◆ 検討用本文 ◆
══════
クレーマー化する人々

医療や教育の現場でのクレーム対応は、きっと急激な勢いで増えているのだろうと思う。
医療事故や教育現場の混乱が連日のように報道され、大方の一般の人は「一体何をやってるんだか・・・」と呆れて声にもならない声を漏らされているのだろう。
しかし、医療現場や教育現場は、それほど疲弊し混乱しているのだろうか。だからマスコミによる、これほどの報道がなされるのであろうか?
「それは否である」というのが僕の考えである。

そもそも何かの問題が起こったとき、今の社会は、その責任を、その問題の真っ只中で奮闘している善意の当事者を責めるという構造になっている。
医療然り、教育然り。
例えば「公園で小児が遊具に指を挟まれて切断する」という事態に陥ったとする。
その時、この小児の事故の責任は、誰にあるのか。
それは、その公園と遊具を設置した自治体の責任である。管理責任を果たしていないではないか、ということになるだろう。マスコミは、間違いなくそのような論調で報道するだろう。
本当にそうだろうか?
そもそも、その遊具を通常の遊び方で使っている限り、子どもが指を挟むことは想定外だったのかもしれない。その遊具のある部分に小児が小さな指を乗せるという「想定外」の出来事の結果、事故は起こったのかも知れないのだ。
逆に言えば、子どもは「想定外」のことをやらかして怪我をしたり危ない目に遭うものである。そういう認識が大人の側にないから、自治体の責任などと言い出す。
それなら、なぜそこで小児だけで遊ばせたのですか。なぜ傍についていてやらなかったのか。と一言親に言うべきだろう。
そういうことを、マスコミは絶対に言わない。
それはタブーだからだ。
今の時代、問題の責任は、病院であり学校であり省庁であり国である。そうしておけば、無難なのである。
自分の子どもを守る気遣いに欠けた親の非を責めるなど、タブーなのである。
══════
◆ 課題 1 ◆
本文の「その時、この小児の事故の責任は、誰にあるのか。」から「なかったのか。と一言親に言うべきだろう。」までを、一字も変えずに書き写してください。
◆ 課題 2 ◆
本文によると、公園で小児が遊具に指を挟まれて切断した場合、マスコミはその責任が誰にあるという論調で報道するか。

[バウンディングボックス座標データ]
══════
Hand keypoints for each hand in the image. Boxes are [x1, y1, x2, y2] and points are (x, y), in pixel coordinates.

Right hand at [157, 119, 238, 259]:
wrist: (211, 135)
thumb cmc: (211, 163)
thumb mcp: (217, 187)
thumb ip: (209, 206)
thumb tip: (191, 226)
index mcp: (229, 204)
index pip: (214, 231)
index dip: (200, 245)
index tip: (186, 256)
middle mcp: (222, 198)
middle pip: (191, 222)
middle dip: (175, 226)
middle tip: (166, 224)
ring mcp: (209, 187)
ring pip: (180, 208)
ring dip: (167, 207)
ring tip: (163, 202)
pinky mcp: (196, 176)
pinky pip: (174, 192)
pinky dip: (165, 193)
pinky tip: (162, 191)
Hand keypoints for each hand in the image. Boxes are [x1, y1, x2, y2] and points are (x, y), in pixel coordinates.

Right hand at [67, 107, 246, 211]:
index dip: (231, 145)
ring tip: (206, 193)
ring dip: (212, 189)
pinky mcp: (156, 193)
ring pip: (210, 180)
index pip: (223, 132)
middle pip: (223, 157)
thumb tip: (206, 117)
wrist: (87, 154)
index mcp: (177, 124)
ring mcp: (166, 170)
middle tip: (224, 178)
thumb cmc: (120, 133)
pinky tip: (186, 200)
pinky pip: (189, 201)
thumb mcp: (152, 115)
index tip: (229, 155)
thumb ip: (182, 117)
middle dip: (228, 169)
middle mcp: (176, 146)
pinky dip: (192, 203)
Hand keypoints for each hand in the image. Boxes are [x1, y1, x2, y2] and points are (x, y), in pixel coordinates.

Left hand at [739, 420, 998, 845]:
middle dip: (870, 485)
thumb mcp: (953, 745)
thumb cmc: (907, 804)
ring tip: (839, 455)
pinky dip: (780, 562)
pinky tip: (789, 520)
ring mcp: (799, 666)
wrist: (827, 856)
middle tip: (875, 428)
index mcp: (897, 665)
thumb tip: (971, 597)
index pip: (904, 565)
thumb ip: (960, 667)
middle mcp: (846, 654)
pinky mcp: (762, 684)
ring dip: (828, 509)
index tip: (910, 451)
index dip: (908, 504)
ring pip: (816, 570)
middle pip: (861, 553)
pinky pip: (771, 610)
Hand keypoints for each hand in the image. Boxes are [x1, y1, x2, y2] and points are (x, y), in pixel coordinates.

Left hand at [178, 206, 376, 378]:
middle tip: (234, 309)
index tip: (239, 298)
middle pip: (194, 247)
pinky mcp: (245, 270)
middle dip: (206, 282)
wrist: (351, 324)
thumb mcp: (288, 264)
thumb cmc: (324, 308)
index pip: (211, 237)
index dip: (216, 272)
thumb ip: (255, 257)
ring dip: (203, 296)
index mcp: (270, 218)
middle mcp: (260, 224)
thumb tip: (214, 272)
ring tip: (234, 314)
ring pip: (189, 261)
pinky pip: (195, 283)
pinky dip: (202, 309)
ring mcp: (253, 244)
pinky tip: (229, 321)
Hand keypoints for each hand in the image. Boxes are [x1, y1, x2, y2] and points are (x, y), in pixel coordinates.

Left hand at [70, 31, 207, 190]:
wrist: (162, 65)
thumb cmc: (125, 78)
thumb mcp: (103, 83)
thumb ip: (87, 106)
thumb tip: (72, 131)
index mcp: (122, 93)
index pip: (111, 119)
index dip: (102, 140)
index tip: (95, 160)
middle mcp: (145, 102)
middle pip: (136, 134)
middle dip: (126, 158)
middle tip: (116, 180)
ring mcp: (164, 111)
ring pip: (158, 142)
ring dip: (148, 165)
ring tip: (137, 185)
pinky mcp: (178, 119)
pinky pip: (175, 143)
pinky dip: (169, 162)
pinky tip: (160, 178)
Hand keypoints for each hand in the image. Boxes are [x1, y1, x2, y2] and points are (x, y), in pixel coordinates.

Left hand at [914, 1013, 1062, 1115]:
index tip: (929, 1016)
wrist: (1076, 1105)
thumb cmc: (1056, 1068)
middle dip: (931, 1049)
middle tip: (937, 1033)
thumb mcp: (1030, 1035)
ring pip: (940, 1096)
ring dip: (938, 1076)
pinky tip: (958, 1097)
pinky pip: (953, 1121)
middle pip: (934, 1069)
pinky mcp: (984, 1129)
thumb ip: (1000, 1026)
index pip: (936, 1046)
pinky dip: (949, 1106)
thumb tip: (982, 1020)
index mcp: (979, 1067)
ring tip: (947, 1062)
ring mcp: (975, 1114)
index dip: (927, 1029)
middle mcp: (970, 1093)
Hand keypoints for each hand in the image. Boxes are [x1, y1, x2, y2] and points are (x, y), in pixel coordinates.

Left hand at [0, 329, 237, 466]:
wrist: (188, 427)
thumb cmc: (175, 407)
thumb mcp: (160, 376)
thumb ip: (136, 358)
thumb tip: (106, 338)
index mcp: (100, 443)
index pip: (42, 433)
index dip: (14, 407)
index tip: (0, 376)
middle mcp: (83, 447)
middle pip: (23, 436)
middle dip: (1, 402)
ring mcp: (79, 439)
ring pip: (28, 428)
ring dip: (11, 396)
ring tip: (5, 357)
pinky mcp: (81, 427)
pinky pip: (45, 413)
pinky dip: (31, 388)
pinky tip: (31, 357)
══════
◆ 解答 1 ◆
その時、この小児の事故の責任は、誰にあるのか。
それは、その公園と遊具を設置した自治体の責任である。管理責任を果たしていないではないか、ということになるだろう。マスコミは、間違いなくそのような論調で報道するだろう。
本当にそうだろうか?
そもそも、その遊具を通常の遊び方で使っている限り、子どもが指を挟むことは想定外だったのかもしれない。その遊具のある部分に小児が小さな指を乗せるという「想定外」の出来事の結果、事故は起こったのかも知れないのだ。
逆に言えば、子どもは「想定外」のことをやらかして怪我をしたり危ない目に遭うものである。そういう認識が大人の側にないから、自治体の責任などと言い出す。
それなら、なぜそこで小児だけで遊ばせたのですか。なぜ傍についていてやらなかったのか。と一言親に言うべきだろう。

◆ 解答 2 ◆
公園と遊具を設置した自治体にあるという論調。